(Records contained in a dataset)
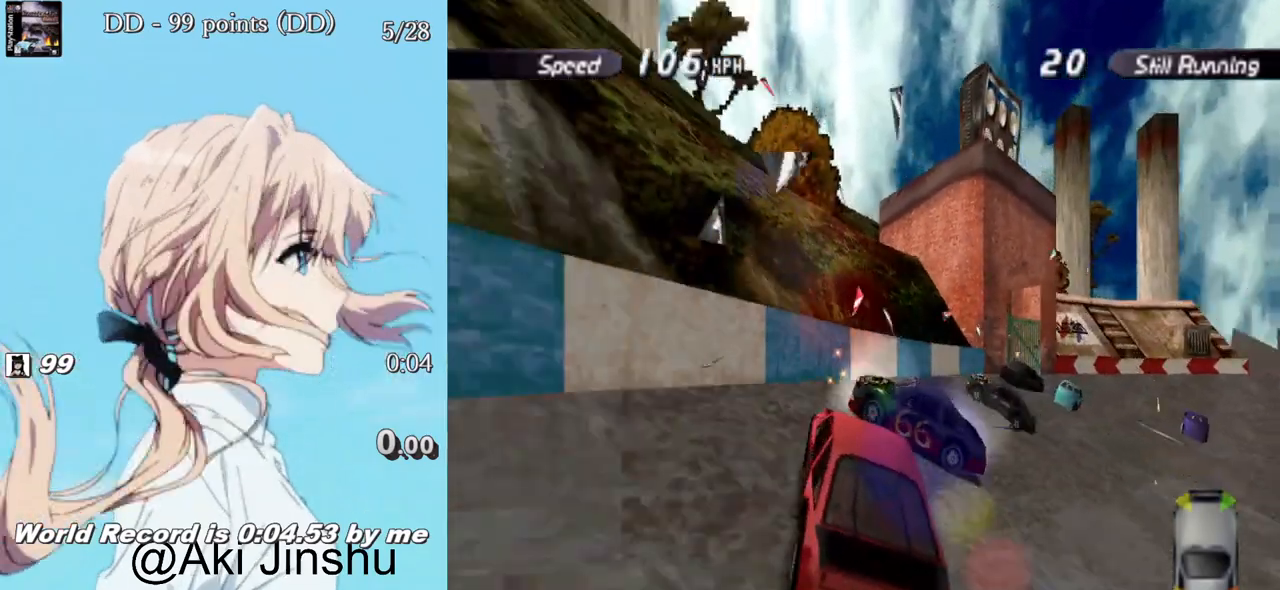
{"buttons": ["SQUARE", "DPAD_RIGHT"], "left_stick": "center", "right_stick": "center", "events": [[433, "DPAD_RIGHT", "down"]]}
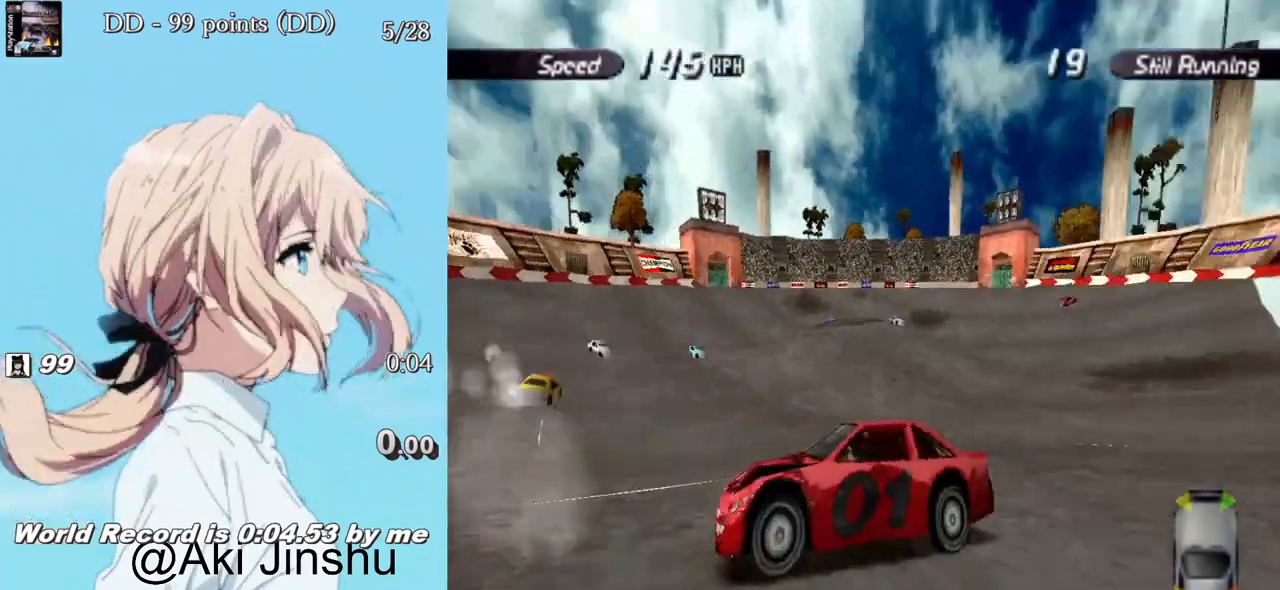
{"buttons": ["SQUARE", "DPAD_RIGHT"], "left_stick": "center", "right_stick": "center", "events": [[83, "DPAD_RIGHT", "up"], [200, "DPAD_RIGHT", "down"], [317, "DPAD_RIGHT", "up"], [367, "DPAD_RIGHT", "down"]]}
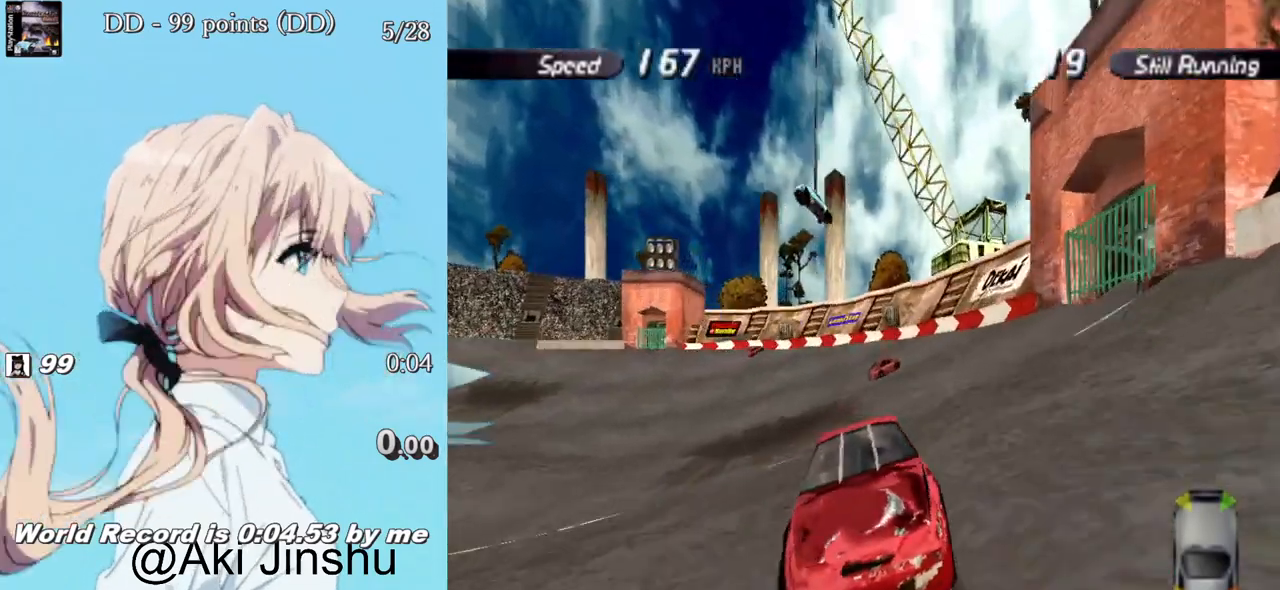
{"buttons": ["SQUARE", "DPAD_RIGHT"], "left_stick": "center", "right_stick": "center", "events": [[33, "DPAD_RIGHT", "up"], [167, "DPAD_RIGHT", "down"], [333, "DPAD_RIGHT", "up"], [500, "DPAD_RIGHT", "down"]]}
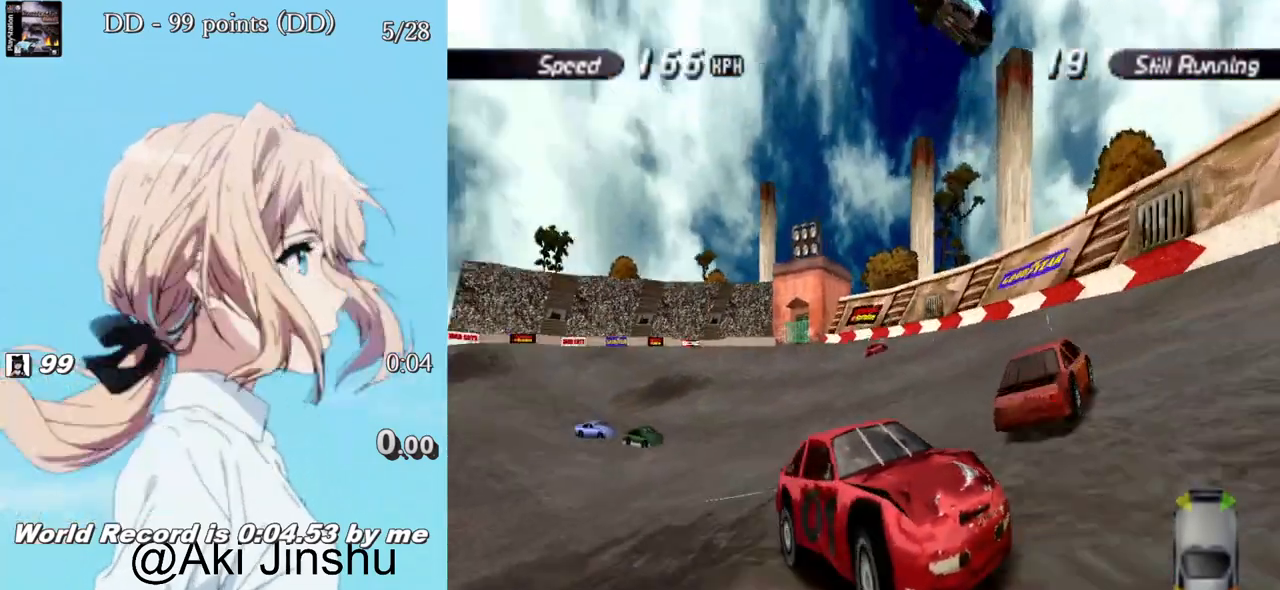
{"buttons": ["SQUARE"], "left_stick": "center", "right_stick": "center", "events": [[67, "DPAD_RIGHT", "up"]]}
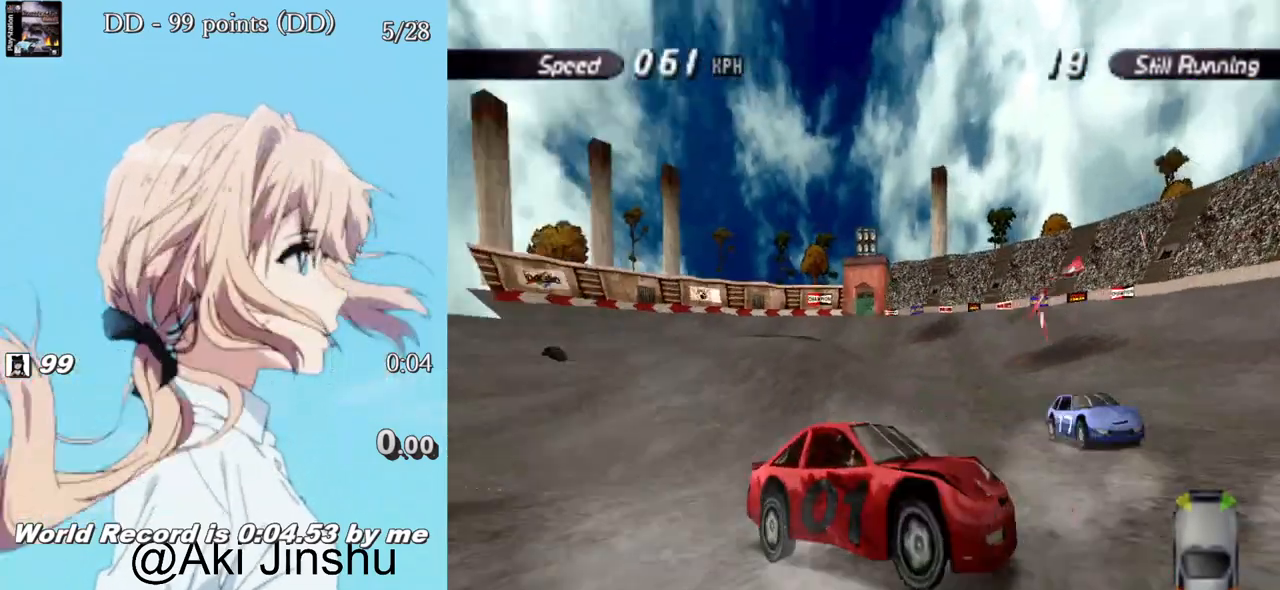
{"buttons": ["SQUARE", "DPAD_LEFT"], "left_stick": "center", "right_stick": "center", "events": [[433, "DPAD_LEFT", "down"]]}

Task statement: Leave every picture out, and transcribe the data above exactly as it reads.

Answer to this task:
{"buttons": ["SQUARE", "DPAD_RIGHT"], "left_stick": "center", "right_stick": "center", "events": [[433, "DPAD_RIGHT", "down"]]}
{"buttons": ["SQUARE", "DPAD_RIGHT"], "left_stick": "center", "right_stick": "center", "events": [[83, "DPAD_RIGHT", "up"], [200, "DPAD_RIGHT", "down"], [317, "DPAD_RIGHT", "up"], [367, "DPAD_RIGHT", "down"]]}
{"buttons": ["SQUARE", "DPAD_RIGHT"], "left_stick": "center", "right_stick": "center", "events": [[33, "DPAD_RIGHT", "up"], [167, "DPAD_RIGHT", "down"], [333, "DPAD_RIGHT", "up"], [500, "DPAD_RIGHT", "down"]]}
{"buttons": ["SQUARE"], "left_stick": "center", "right_stick": "center", "events": [[67, "DPAD_RIGHT", "up"]]}
{"buttons": ["SQUARE", "DPAD_LEFT"], "left_stick": "center", "right_stick": "center", "events": [[433, "DPAD_LEFT", "down"]]}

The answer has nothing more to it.